Map-Based Weather Intelligence
Farmers Think Spatially — The Interface Should Too
This screen visualizes all weather stations directly on the field map, allowing growers to instantly compare real-time conditions across locations. Station markers display live data callouts, removing the need to mentally connect station names to physical fields.
Smart Parameter Filtering with filter chips lets users toggle which metric appears on the map — keeping the interface focused and task-specific.
Why This Matters: Weather conditions can vary significantly across large acreages.
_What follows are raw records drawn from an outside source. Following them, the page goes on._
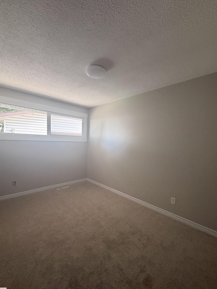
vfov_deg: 98.1
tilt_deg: -3.6
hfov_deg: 81.8
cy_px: 151
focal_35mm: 15
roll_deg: -2.4
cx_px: 109
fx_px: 125
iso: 320
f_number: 2.2
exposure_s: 1/78
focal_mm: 2.22
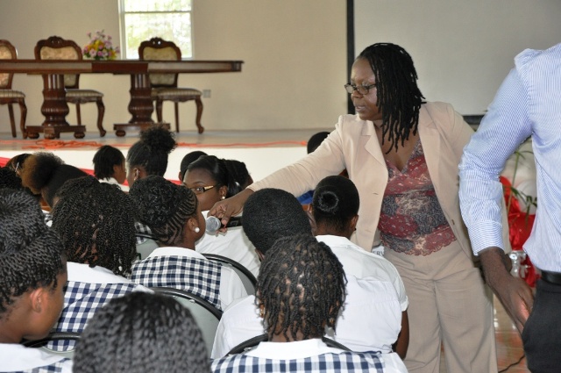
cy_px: 186
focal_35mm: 87
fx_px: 1354
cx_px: 280
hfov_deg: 23.4
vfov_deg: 15.7
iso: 800
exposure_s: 1/60
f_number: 5
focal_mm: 58
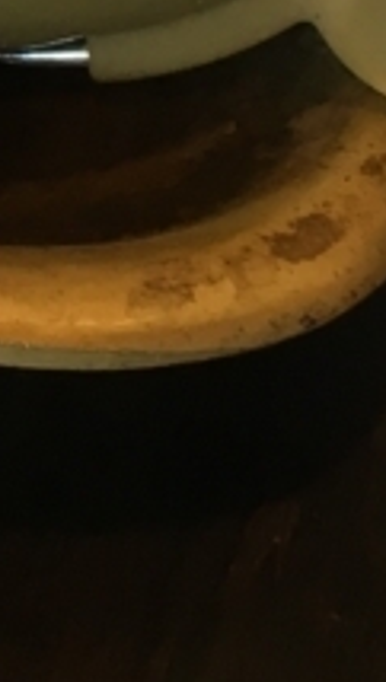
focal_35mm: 151
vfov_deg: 13.3
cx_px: -469
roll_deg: -8.1
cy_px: -376
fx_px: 2737
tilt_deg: -36.4
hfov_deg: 7.6
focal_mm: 4.15
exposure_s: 1/30
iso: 64
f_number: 2.2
By presenting filterable data directly on the map, the system reduces cognitive load and enables faster, more confident decisions in the field.
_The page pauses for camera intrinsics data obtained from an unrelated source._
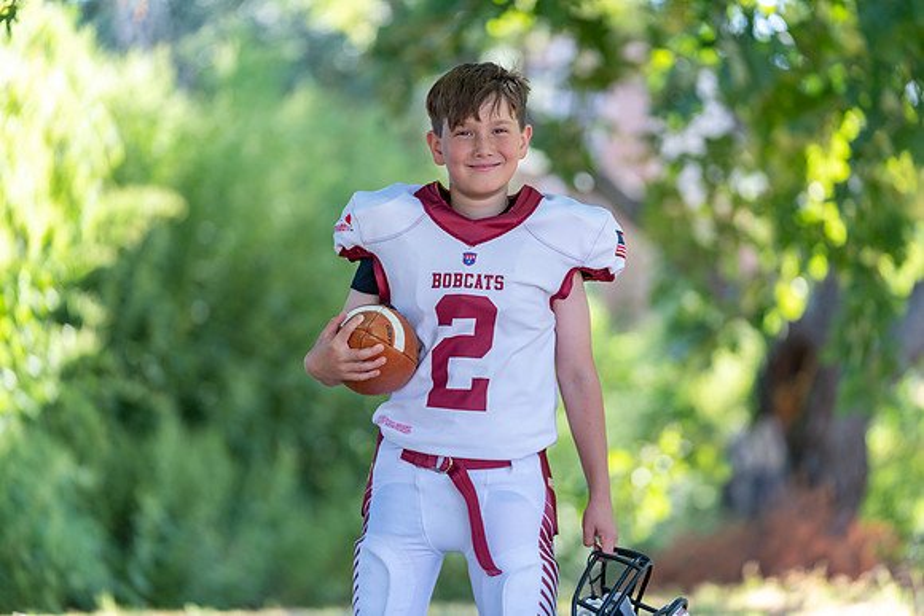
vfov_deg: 9.8
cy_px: 308
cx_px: 462
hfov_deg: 14.7
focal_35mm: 140
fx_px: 3594
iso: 200
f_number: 2.8
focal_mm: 140
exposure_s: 1/320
Weather Details & Forecast
Operational Weather Intelligence in One Unified View
A complete, real-time snapshot of a selected weather station — combining current conditions, soil data, and forecast insights into a single actionable dashboard.
The integrated multi-day forecast and historical weather data enable both short-term scheduling and long-term planning — decisions informed by what's happening now, what's below the surface, and what's coming next.
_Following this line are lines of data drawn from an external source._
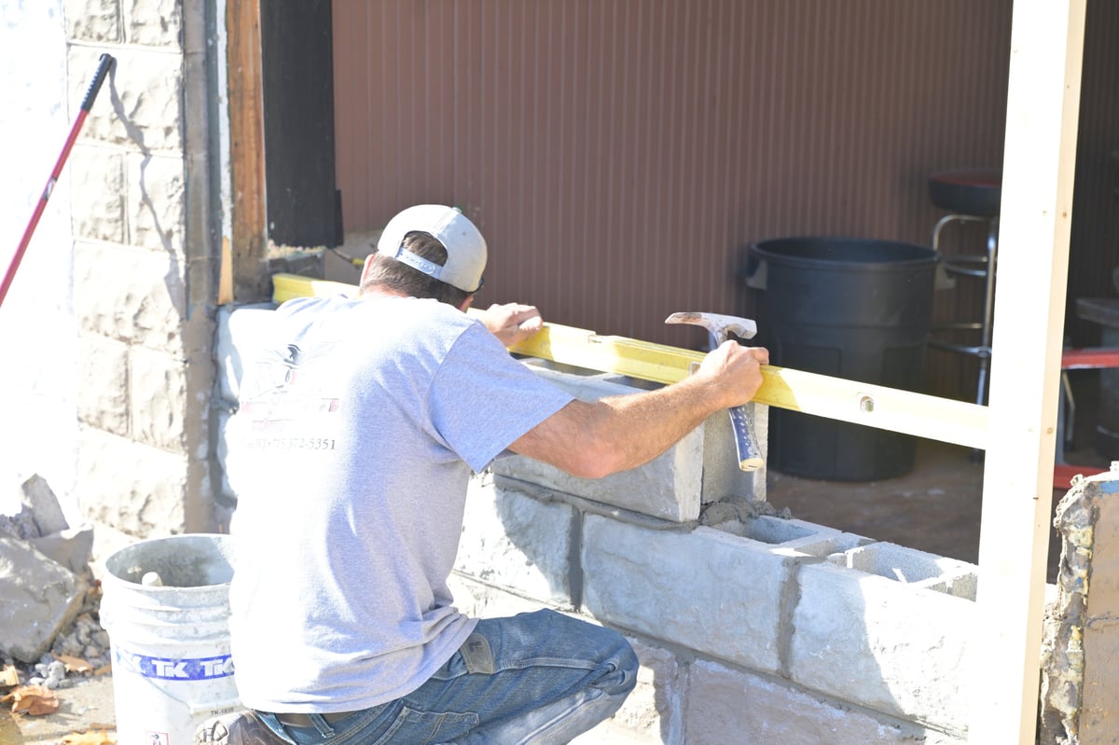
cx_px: 560
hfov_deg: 29.3
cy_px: 372
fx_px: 2144
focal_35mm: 69
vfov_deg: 19.7
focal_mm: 69
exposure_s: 1/100
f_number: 4
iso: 80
Why This Matters: By consolidating atmospheric conditions, soil sensor insights, and forecast data, this screen reduces the need to interpret scattered metrics across multiple tools — connecting above-ground and below-ground conditions to real operational decisions.

Business Impact
Outcomes That Matter
FOR GROWERS
Faster decisions — from multi-app ritual to single glance
Reduced spray drift risk through clear go/no-go signals
Increased confidence in field-level forecasting
Less app switching — one trusted source of truth
Better seasonal planning through historical data access
For Decisive Farming
Weather intelligence fully integrated into Croptivity
Increased platform stickiness through daily habit loops
Upsell opportunity to Premium weather tier
Competitive differentiation vs. The Weather Network
Positions Croptivity as a full operational planning platform
What's next
If I Were to Build This Today
The foundation we shipped (risk indicators, operational windows, map-based station intelligence) was the right first layer. It moved the product from information tool to decision-support system. But with where AI is now, the next evolution isn't about adding more data. It's about removing more thinking.
Natural Next Steps
The most immediate opportunity is closing the last gap between data and action: telling Mark not just what the conditions are, but what to do and when.
From dashboard to daily briefing
The risk timeline we shipped requires Mark to open the app, scan the day, and spot the green window himself.
The next step is inverting that. The app does the scanning & surfaces the answer before he even asks. Same mental model, same trust foundation, AI just removes the remaining cognitive steps between data & decision.

Natural language Q&A
This addresses the core research insight that farmers check weather mid-task, often while operating equipment.
Instead of navigating screens, Mark could simply ask: "Can I spray this afternoon?" and get a direct, contextual answer. The interface becomes a conversation, not a tool.

Pushing Further
The longer-term vision is an app that learns the farm, its fields, its history, its patterns, and starts surfacing intelligence that no weather service could ever provide.
Seasonal Pattern Learning
The app would combine historical weather data with the farmer's own activity logs to surface proactive guidance:
"The last three springs, a rain event in the second week of May pushed your seeding window. This year's forecast looks similar, consider starting four days earlier."
That's not a forecast. That's institutional knowledge, automated.

Multi-field Priority Queuing
Instead of "High spray risk due to wind,"
Mark sees: "Spraying now could waste up to $3,800 in product due to drift."
Wind speed is data. $3,800 is a decision. When the app speaks in dollars, it stops being a weather tool and starts feeling like a business partner.